Slope failure under saturated conditions is a balance between driving forces (gravity acting on the soil mass plus the weight of pore water) and resisting forces (effective stress between soil grains plus any structural reinforcement). High pore pressure reduces effective stress, which suppresses shear strength, which lowers the factor of safety against sliding. The horizontal drain attacks this directly. A track-mounted, skid-mounted, or rope-access drill rig collars a hole at the slope face, advances a borehole 50 to 500 plus ft into the slope at 2 to 10 degrees above horizontal, and the crew installs a 2 to 4 inch slotted or perforated PVC or HDPE casing with a geotextile filter sock or graded sand pack on the up-hole portion to prevent fines migration into the drain.

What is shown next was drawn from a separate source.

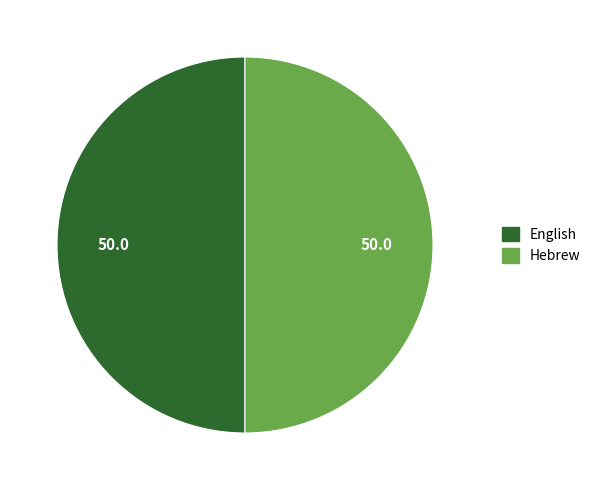

How many slices are in this pie chart?

2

Once installed, water enters the casing through the slot perforations along the saturated portion of the drain, flows downhill by gravity through the pipe, and discharges at the slope face. There are no pumps, no power, no moving parts, drainage continues 24 hours a day for the design life of the system. The piezometric head within the slope mass drops as the drain field comes online, typically over weeks to months, and the soil mass consolidates as pore pressure dissipates. On a multi-drain installation, individual drains are spaced 25 to 100 ft laterally and arrayed in fans from common drilling pads, often combined with weep drains at any new wall facing and surface drainage to keep infiltration off the slope. Pre- and post-installation piezometer readings, the standard verification per TRB Special Report 247, confirm that the drain field has produced the design drawdown.
1
Site Investigation and Drain Field Layout
Piezometer readings, geologic mapping, and slope geometry analysis identify the saturated zone elevation and the failure surface. Drain count, length, inclination, and lateral spacing sized per TRB Special Report 247 and FHWA-NHI-08-097.
2
Drilling
Track-mounted, skid-mounted, or rope-access rigs collar holes at the slope face and advance 50 to 500 plus ft into the slope at 2 to 10 degree upward inclination, matched to the saturated zone geometry.
3
Casing and Filter Installation
2 to 4 inch slotted or perforated PVC or HDPE casing installed in the bored hole, with a geotextile filter sock or graded sand pack on the up-hole portion to prevent fines migration into the drain.
4
Outlet and Discharge Detailing
Outlet pipe daylighted at the slope face on a positive downward gradient and terminated at a splash block, rock apron, or collection trench routing flow off the slope face.
5
Drawdown Verification
Piezometer monitoring across the drain field verifies the design drawdown has been achieved. Additional drains added to the array if needed, the iterative verification approach standard in TRB Special Report 247.